### Document segment

==================================================

Homebrew Site Becomes India's Bone Marrow Registry

CHENNAI, India — India's first national bone marrow registry is a homegrown website thrown up to save a woman's life. An American couple launched India's first national registry after a similar site saved the life of Pia Awal, who nearly died of leukemia in 2004 while she waited for a bone marrow donation. Instead of […]

CHENNAI, India -- India's first national bone marrow registry is a homegrown website thrown up to save a woman's life.

An American couple launched India's first national registry after a similar site saved the life of Pia Awal, who nearly died of leukemia in 2004 while she waited for a bone marrow donation.

Instead of gambling on the slim chance of finding a donor at the U.S. National Marrow Donor Program, she and her husband created a website called MatchPia to attract other South Asians more likely to match her genetic profile. The site recruited more than 33,000 South Asians and saved Awal's life.

Now, the couple has taken their efforts to India (click Project India button on left), a country that had no bone marrow registry to speak of.

"The closest thing to a national registry in India was two stacks of papers in Delhi and Mumbai of people who had given marrow in the past," Tim Dutta told Wired News. "They were unsorted and completely useless."

Since launching MatchPia, Dutta has recruited 4,100 potential donors in India and 69 people have found matches.

The program is in its early stages, but if it catches on like its American counterpart it could save many more lives in India.

Now, only about 800 patients find viable bone marrow matches in India, almost always through relatives.

Indian officials say 6,000 people in the country need bone marrow transplants -- a tiny number compared to 35,000 in the United States. But if diagnosis improves in India, the number would likely be much higher.

"Being that most patients in the villages and rural areas aren't even diagnosed or in most cases misdiagnosed for leukemia and blood-related cancers, it seems realistic," Dutta said. "Because these diseases are very expensive to treat for the average commoner, the real diagnosis is really swept under the rug."

Awal and Dutta began their quest to recruit bone marrow donors in 2004 when doctors told Awal she had a 1 in 28 million chance of finding a match because so few people of South Asian descent register to donate bone marrow in the United States.

The genetic variations that have evolved along geographical lines make it difficult to find matches among donors of different ethnicities. Until recently, campaigns for adding to the marrow registries have focused more on sheer numbers rather than genetic background.

The average Caucasian who registers with the National Marrow Donor Program has a 1 in 20,000 chance of finding a compatible donor -- much better odds. Many Caucasian patients have the luxury of picking and choosing between potential donors.

Facing terrible odds, the couple launched MatchPia. Awal found a donor and was soon in remission. A little more than two years later the site received 1.7 million visitors and 33,000 South Asians registered with the national marrow program.

A representative from the U.S. registry said program organizers are tying to attract donors from various ethnicities.

"The most positive aspect of MatchPia's presence as a recruitment group is adding more donors and creating opportunities for more patients (who are) searching," said Regan Hall Reinerth, manager of public relations at the U.S. National Marrow Donor Program. "We are working very hard to add more donors every day from diverse audiences."

A former Wall Street consultant, Dutta quit his day job to commit full time to the bone marrow effort. He persuaded corporations across India to launch recruitment programs and convinced hospitals and pharmaceutical companies donate money and lab work.

"There is no major registry of unrelated donors in India, so the only transplants we have been able to do have been through siblings," said Dr. Raja Thirumalairaj, senior consulting physician at Apollo Hospital in Chennai. "But when they don't match, which is most of the time, we look internationally. I have only had one patient who was able to find a match through them so far, but perhaps as things gain momentum that, too, will change."

==================================================

### Dataset excerpts

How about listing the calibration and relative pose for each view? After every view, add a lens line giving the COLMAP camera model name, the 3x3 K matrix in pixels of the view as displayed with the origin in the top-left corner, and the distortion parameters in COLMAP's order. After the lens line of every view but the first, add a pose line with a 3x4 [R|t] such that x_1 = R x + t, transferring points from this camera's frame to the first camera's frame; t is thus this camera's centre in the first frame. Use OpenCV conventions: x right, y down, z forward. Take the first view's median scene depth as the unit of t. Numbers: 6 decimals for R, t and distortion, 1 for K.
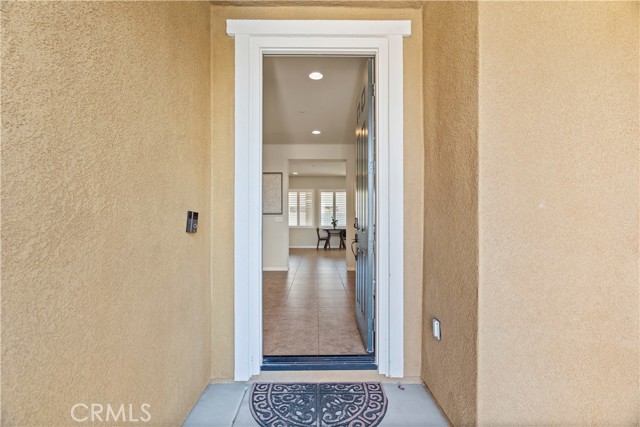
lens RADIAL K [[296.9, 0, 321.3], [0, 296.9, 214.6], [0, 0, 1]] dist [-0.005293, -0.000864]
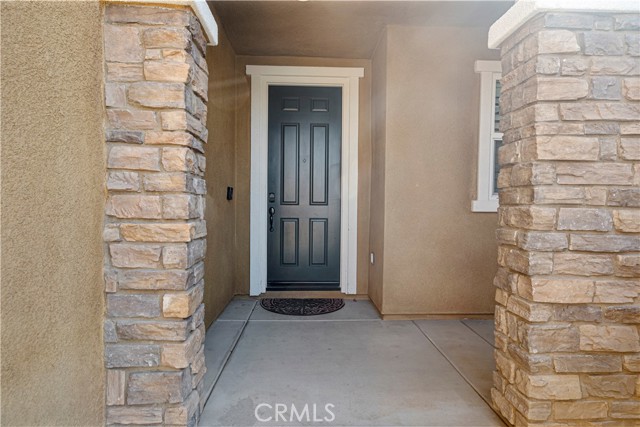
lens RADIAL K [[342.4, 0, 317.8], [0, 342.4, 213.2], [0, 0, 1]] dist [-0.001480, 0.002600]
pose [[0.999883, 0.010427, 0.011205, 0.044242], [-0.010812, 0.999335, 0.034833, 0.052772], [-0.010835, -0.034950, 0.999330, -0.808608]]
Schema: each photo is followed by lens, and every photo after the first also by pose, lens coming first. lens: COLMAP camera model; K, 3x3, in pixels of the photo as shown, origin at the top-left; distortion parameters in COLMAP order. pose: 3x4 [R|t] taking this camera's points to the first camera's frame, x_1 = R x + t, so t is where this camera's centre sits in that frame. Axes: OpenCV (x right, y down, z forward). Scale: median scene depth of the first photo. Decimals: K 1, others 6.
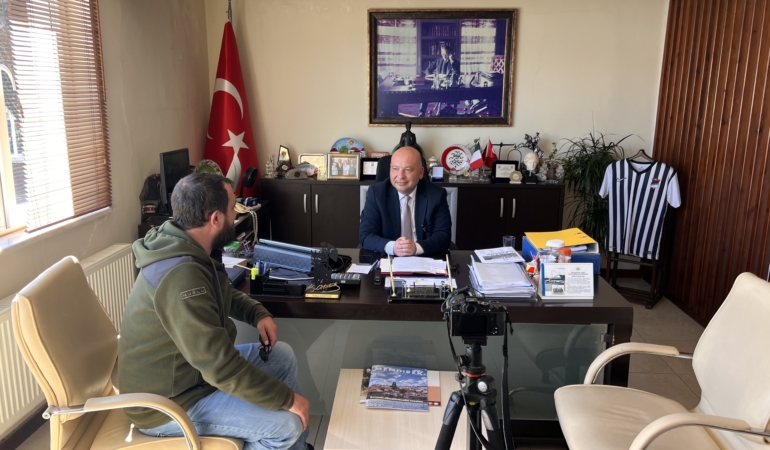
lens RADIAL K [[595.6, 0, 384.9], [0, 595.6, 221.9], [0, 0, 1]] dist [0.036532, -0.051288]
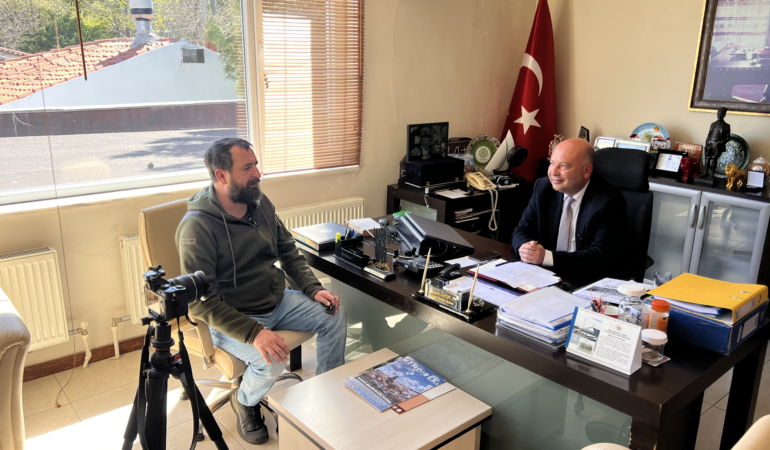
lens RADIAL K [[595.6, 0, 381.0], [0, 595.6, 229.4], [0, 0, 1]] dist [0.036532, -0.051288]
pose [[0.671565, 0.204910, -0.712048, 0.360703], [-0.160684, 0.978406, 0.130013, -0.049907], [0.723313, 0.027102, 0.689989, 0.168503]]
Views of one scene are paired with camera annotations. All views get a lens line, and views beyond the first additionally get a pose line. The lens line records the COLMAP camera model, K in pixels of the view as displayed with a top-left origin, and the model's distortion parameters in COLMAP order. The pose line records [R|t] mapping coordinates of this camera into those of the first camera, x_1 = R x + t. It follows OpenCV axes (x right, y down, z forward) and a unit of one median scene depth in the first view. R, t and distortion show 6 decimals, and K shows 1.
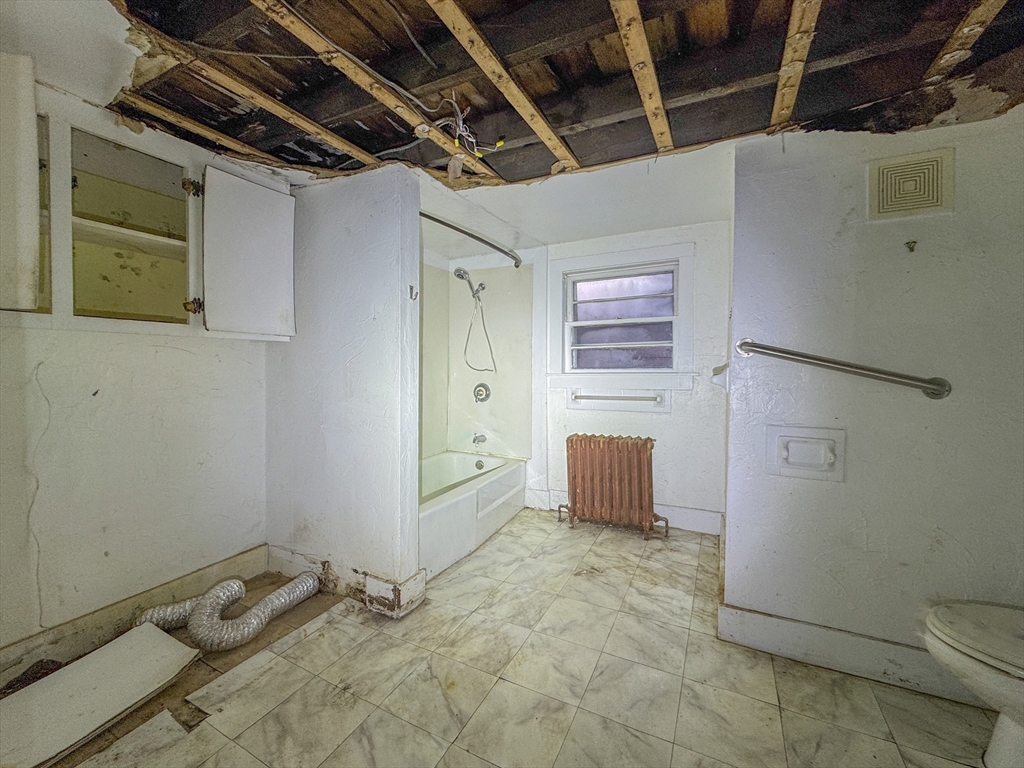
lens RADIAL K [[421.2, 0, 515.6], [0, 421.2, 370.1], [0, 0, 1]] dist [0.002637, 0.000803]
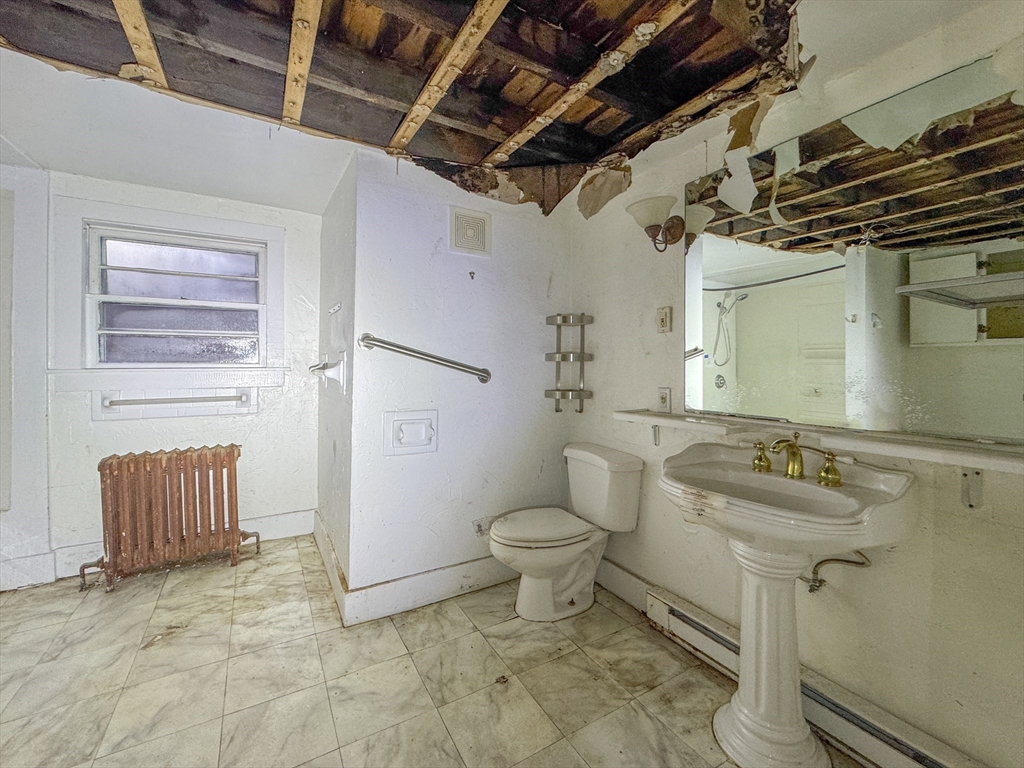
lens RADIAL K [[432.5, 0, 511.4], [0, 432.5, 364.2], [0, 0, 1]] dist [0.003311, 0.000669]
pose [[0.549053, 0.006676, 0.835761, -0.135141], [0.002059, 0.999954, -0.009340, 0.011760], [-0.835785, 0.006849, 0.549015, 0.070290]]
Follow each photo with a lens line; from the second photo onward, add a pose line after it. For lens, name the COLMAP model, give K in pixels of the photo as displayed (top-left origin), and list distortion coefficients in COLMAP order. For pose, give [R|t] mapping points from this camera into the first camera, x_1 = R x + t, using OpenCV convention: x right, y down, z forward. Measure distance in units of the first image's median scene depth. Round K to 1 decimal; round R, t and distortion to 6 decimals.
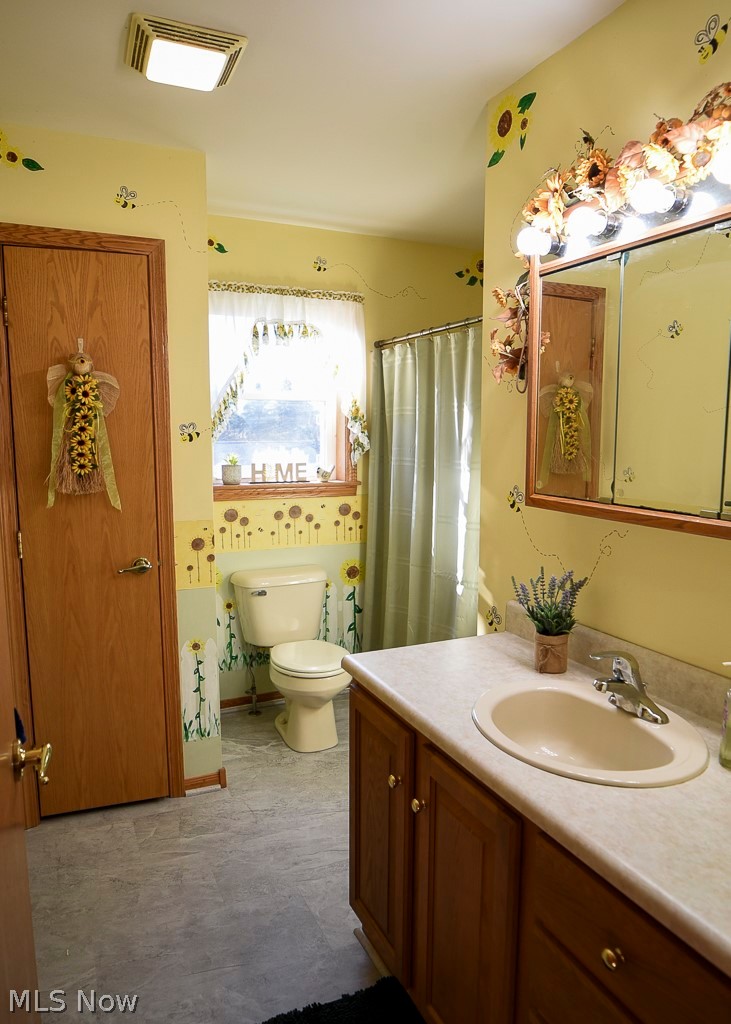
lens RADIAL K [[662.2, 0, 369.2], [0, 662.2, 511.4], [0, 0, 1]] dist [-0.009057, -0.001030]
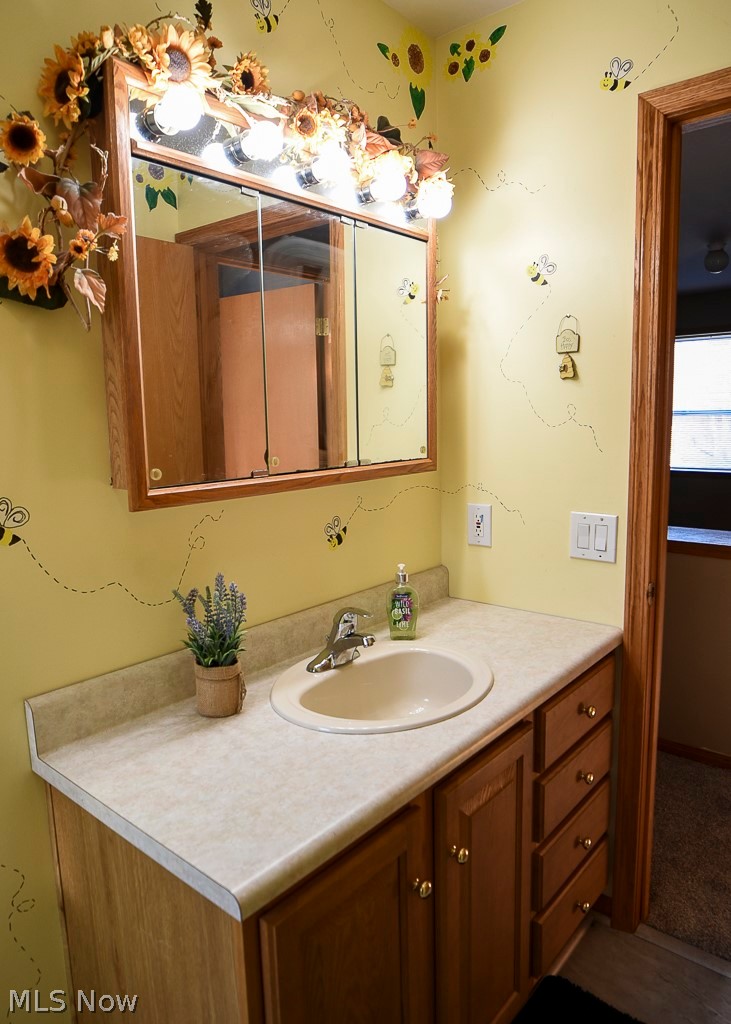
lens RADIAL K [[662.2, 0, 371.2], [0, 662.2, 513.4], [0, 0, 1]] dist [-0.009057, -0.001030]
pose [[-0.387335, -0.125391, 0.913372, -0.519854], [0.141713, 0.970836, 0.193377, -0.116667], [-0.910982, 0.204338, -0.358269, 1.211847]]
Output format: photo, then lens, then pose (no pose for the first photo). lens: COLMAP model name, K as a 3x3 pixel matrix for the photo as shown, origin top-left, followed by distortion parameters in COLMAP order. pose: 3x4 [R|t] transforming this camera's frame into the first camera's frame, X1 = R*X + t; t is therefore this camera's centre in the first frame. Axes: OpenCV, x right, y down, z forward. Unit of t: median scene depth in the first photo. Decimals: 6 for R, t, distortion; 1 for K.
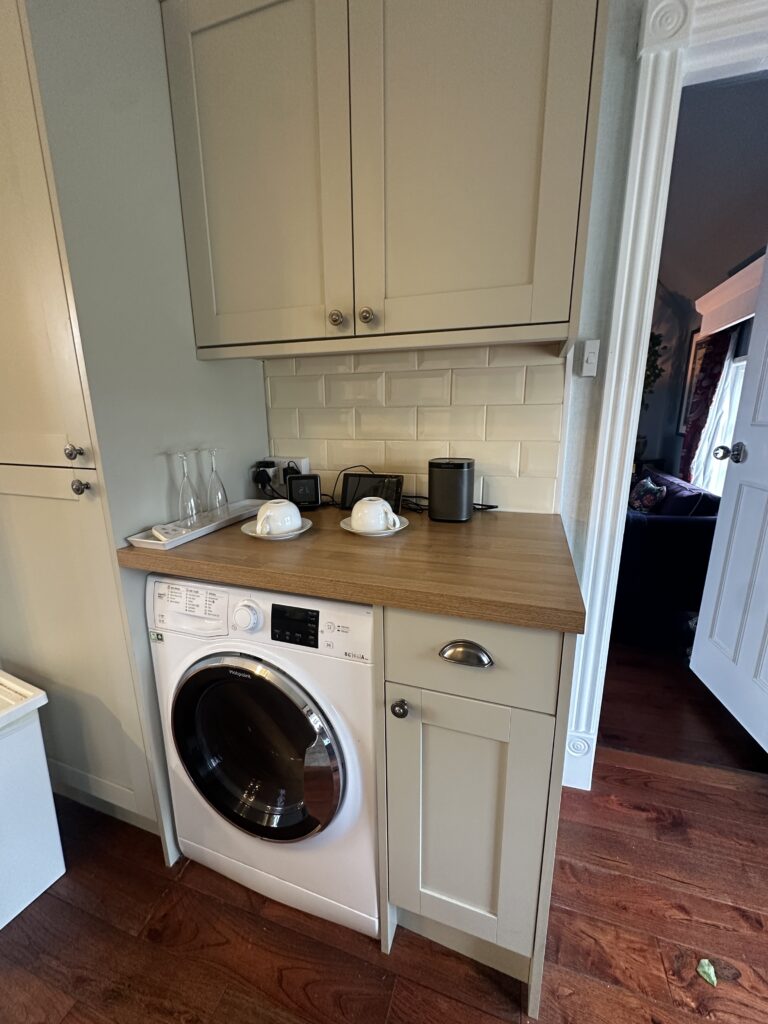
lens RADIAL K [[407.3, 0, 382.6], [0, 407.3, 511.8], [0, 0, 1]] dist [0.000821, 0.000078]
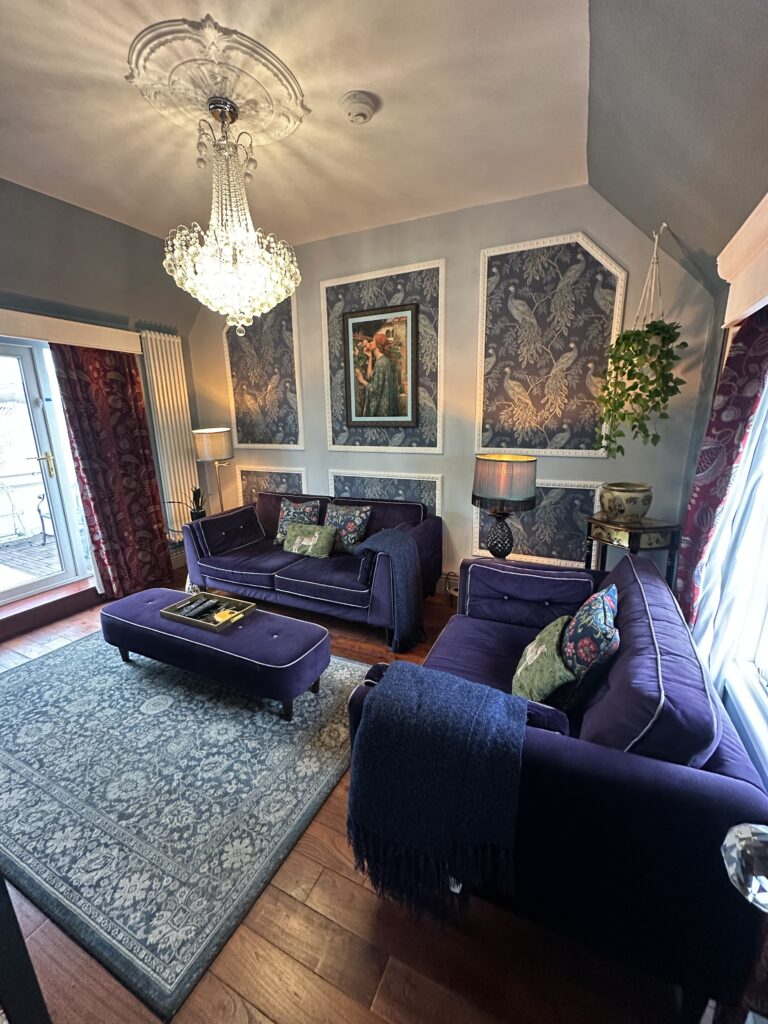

==================================================

### Questions on the material
A - Reproduce, word for word, the stretch of the article on India's bone marrow registry from "Indian officials say" through "be much higher.".
B - In the article on India's bone marrow registry, what chance of finding a match did doctors give Awal in 2004?
The data has no connection to the article on India's bone marrow registry.

### Per-task outputs
A -
Indian officials say 6,000 people in the country need bone marrow transplants -- a tiny number compared to 35,000 in the United States. But if diagnosis improves in India, the number would likely be much higher.

B - A 1 in 28 million chance.